# The yard so far.....



## hidehoman (Sep 18, 2006)

This is the yard so far this year. As Halloween gets closer I will start putting more stuff out. The big guns come out on the 28th. This is my scarecrow I did not meet the min number of postes to put him in the scarecrow showdown but this is him all the same.
http://i42.photobucket.com/albums/e339/hidehoman/PICT0828.jpg
http://i42.photobucket.com/albums/e339/hidehoman/PICT0829.jpg


----------



## Gloomy_Gus (Jul 11, 2006)

Nice work. Can't wait to see the 'big guns'.


----------



## krough (Oct 7, 2004)

Looks good, Whats the banner say?


----------



## Hellrazor (Jun 18, 2006)

that is my question too Krough, what does the banner say?


----------



## hidehoman (Sep 18, 2006)

Foreman. My last name and the name of the family in the back story.


----------



## widowsbluff (May 24, 2006)

I like your scarecrow head, is that burlap?


----------



## hidehoman (Sep 18, 2006)

widowsbluff said:


> I like your scarecrow head, is that burlap?


Its burlap over a plastic talking skull head. He has green LED eyes. and his jaw moves


----------



## scareme (Aug 29, 2006)

I like the cloth wrapped on the crosses. I hadn't thought of that.

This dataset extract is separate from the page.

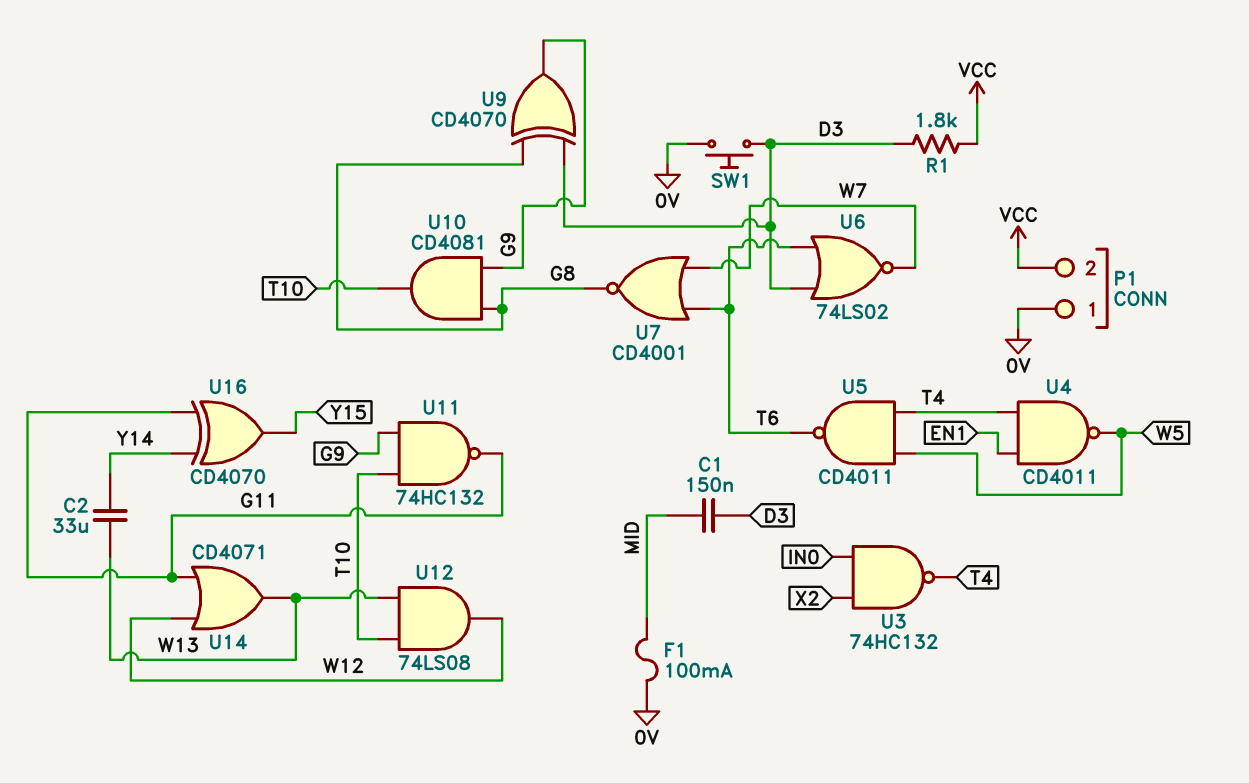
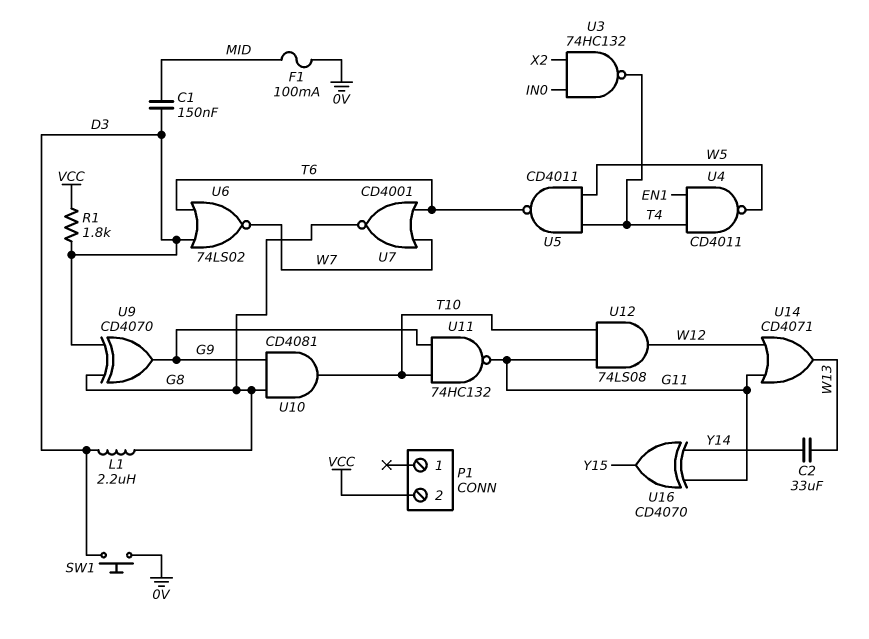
L1: none -> 2.2uH (D3, G8)
P1 pin 1: 0V -> none
U12: AND 74LS08 (in T10, in W13, out W12) -> AND 74LS08 (in G11, in T10, out W12)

I'll do some graves like that too.


----------



## slimy (Jul 12, 2006)

Looks good. Lots of talent on this board.


----------



## NickG (Sep 12, 2006)

I like the "skull on a stick" fun fun.


----------



## hidehoman (Sep 18, 2006)

NickG said:


> I like the "skull on a stick" fun fun.


That was my 5 year old sons prop. He was working with me on some props. He went inside and when he came back he had a skull a stick some scraps of burlap and a marker. He told me he wanted to make a prop. He described what he wanted to do and I just provided the tools. he then sat and made some drawings on the stick. Michaels first prop.


----------